INDUSTRIAL APPLICABILITY

(47) The polymeric composition may be used as an anti-fouling coating material and may be used in a variety of applications such as biomedical implants and devices, drug delivery systems, contact lenses and tissue scaffolds to protect the implants or devices from bacteria or cell adhesion, foreign body reaction and resist non-specific protein adsorption, thus minimizing biofouling and potential infections.

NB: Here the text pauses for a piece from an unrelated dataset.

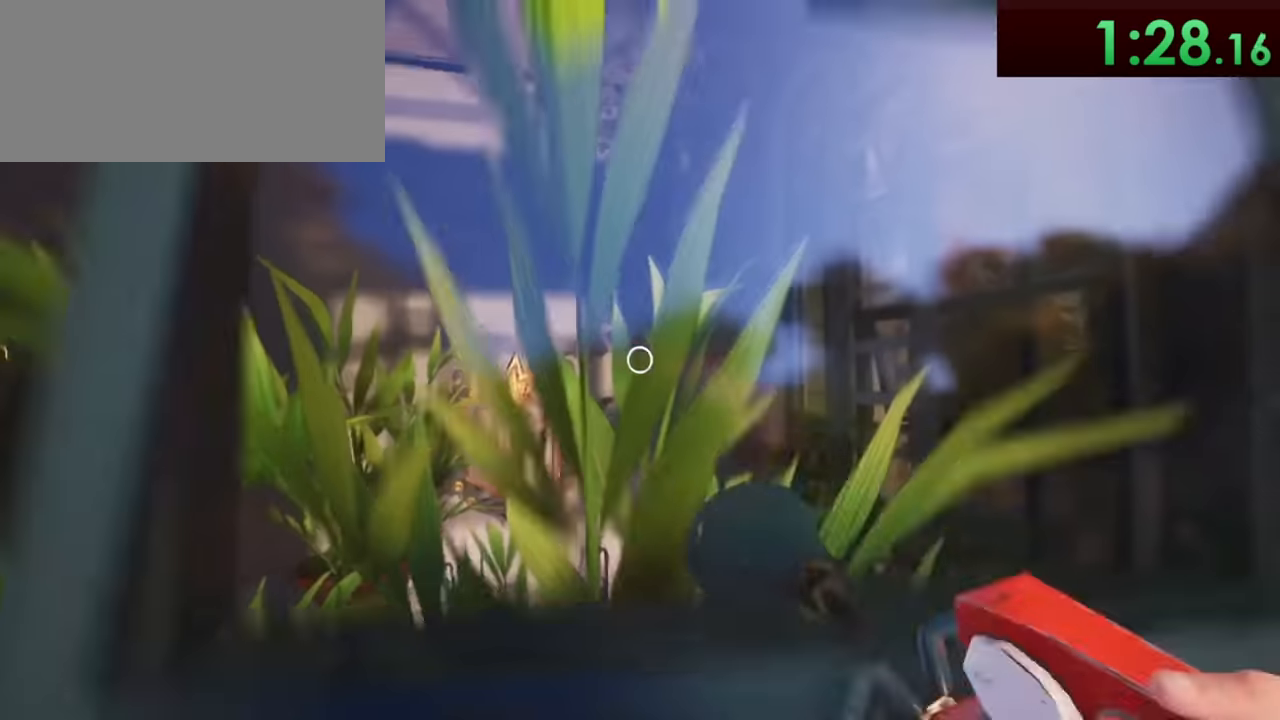
{"keys": ["w"], "mouse": ["left"], "events": [[67, "space", "up"], [117, "space", "down"], [200, "space", "up"], [217, "space", "down"], [317, "space", "up"], [417, "mouse_left", "down"]]}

(48) The polymeric composition may be applied as hydrogel or as an anti-fouling hydrogel coating material on biomedical materials to develop a hemocompatible non-fouling surface that may be flexible to contour according to a variety of biomaterials. The polymeric composition may comprise six acryloyl monomers comprising carboxylic, sulfonic and amine (such as tert-amine) groups, where the hydroxyl-, alkyl-(such as isopropyl-) and polyalkylene hydroxyl (PEG)-terminated monomers facilitate the formation of hydrogel with greater elasticity and transparency, and a stabiling agent (such as amino acid-terminated methacryloyl-L-lysine (MLL)) was used to enhance the zwitterionic property of the hydrogel. The polymeric composition may comprise a metal salt solution to provide a source of a metal as a cross-linker that forms a complex with the carboxylic and sulfonic groups to strengthen the mechanical properties. This polymer may be a porous material with great transparency and soft elastic nature that could be molded into various shapes, and excellent absorbent capability. The polymeric composition may demonstrate very good resistance against protein adsorption, bacteria adhesion and cell adhesion, and may display very good biocompatibility.

(49) It will be apparent that various other modifications and adaptations of the invention will be apparent to the person skilled in the art after reading the foregoing disclosure without departing from the spirit and scope of the invention and it is intended that all such modifications and adaptations come within the scope of the appended claims.